### SEGÚN LA INFORMACIÓN
a – Enumera los adjetivos con los que el texto de lectura califica la furia.
b – Sustituye "miedo" por "temor" y reescribe el fragmento del texto de lectura comprendido entre "Cotidianos y puestos" y "en el olvido.", ambos inclusive.
c – Continúa el texto de lectura a partir de su última oración.

### TEXTO DE LECTURA
--*--

Cotidianos y puestos en duda permanente, en querer sacárselos de encima y ellos vuelven una y otra vez para afirmar que no eran poses ni cuestiones de imágenes. Eran parte de esa idea de querer cambiar el mundo, de conformar el hombre nuevo, de entender la igualdad entre los géneros y de abrazar en serio la causa de los pueblos.
Rasgos de ser, del ser.
Pero, claro, hubo una furia demoledora, aniquiladora, desaparecedora. Y hubo miedo y se quiso barrer de la faz de la tierra esa utopía de querer cambiar las cosas. Fue que había que parecer correctos, más que mimetizarse para engañar al otro, ser como el otro asumiendo la derrota. Pero hacia adentro, en el adentro, seguimos siendo nosotros, una partición a veces insoportable, con la cantilena de: aquello ya fue y es inexorable dejarlo en el olvido.

--*--

### DATOS PROPORCIONADOS
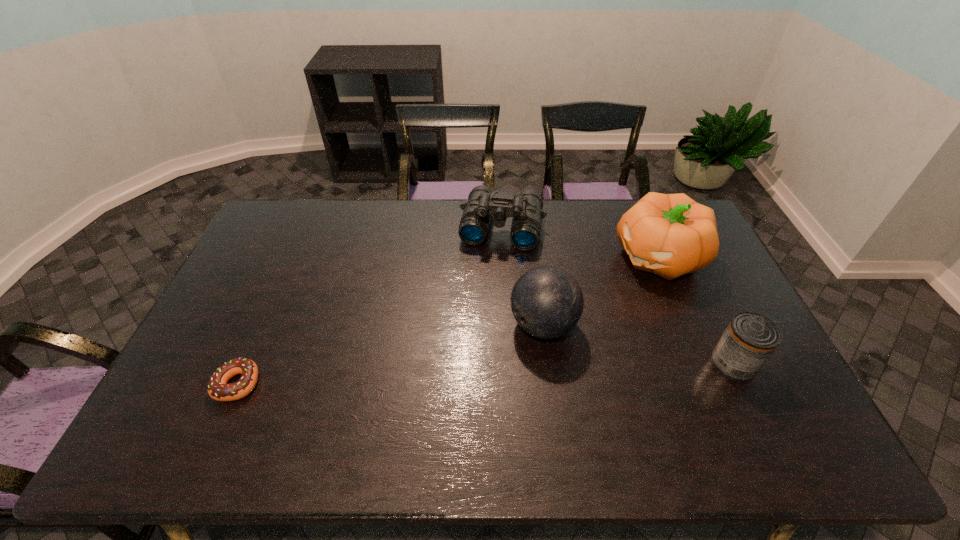
The image size is (960, 540). What are the coordinates of `the leftmost object` in the screenshot? It's located at (218, 389).

The height and width of the screenshot is (540, 960). Identify the location of doughnut. (218, 389).

I want to click on can, so click(x=750, y=338).

Locate an element on the screen. Image resolution: width=960 pixels, height=540 pixels. bowling ball is located at coordinates (547, 302).

The width and height of the screenshot is (960, 540). I want to click on binoculars, so click(x=483, y=203).

Locate an element on the screen. The width and height of the screenshot is (960, 540). pumpkin is located at coordinates (670, 235).

Where is `free space located 0.140m on the back of the leftmost object`? Image resolution: width=960 pixels, height=540 pixels. free space located 0.140m on the back of the leftmost object is located at coordinates (264, 323).

Where is `vacant region located 0.050m on the front of the can`? vacant region located 0.050m on the front of the can is located at coordinates (750, 400).

Locate an element on the screen. This screenshot has height=540, width=960. free space located 0.270m on the grip area of the second tallest object is located at coordinates (435, 389).

I want to click on free space located 0.230m on the grip area of the second tallest object, so click(x=447, y=381).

--*--

### TUS RESPUESTAS ESCRITAS
a – demoledora, aniquiladora, desaparecedora

b –
Cotidianos y puestos en duda permanente, en querer sacárselos de encima y ellos vuelven una y otra vez para afirmar que no eran poses ni cuestiones de imágenes. Eran parte de esa idea de querer cambiar el mundo, de conformar el hombre nuevo, de entender la igualdad entre los géneros y de abrazar en serio la causa de los pueblos.
Rasgos de ser, del ser.
Pero, claro, hubo una furia demoledora, aniquiladora, desaparecedora. Y hubo temor y se quiso barrer de la faz de la tierra esa utopía de querer cambiar las cosas. Fue que había que parecer correctos, más que mimetizarse para engañar al otro, ser como el otro asumiendo la derrota. Pero hacia adentro, en el adentro, seguimos siendo nosotros, una partición a veces insoportable, con la cantilena de: aquello ya fue y es inexorable dejarlo en el olvido.

c –
En ese debate atravesamos las últimas décadas, cubriendo las heridas con el favor del tiempo sin atreverse a cambiar definitivamente la mirada del mundo.
Es una impronta que, subterránea, larvada, fue tomada por las generaciones siguientes, hasta hacer eclosión en la nueva juventud, y entonces reaparecen los sueños, se comulgan, se transfieren, se sintetizan en un momento extraordinario de la historia y uno no puede sino sentir que está vivo, con memoria, con esperanzas: que no nos han vencido.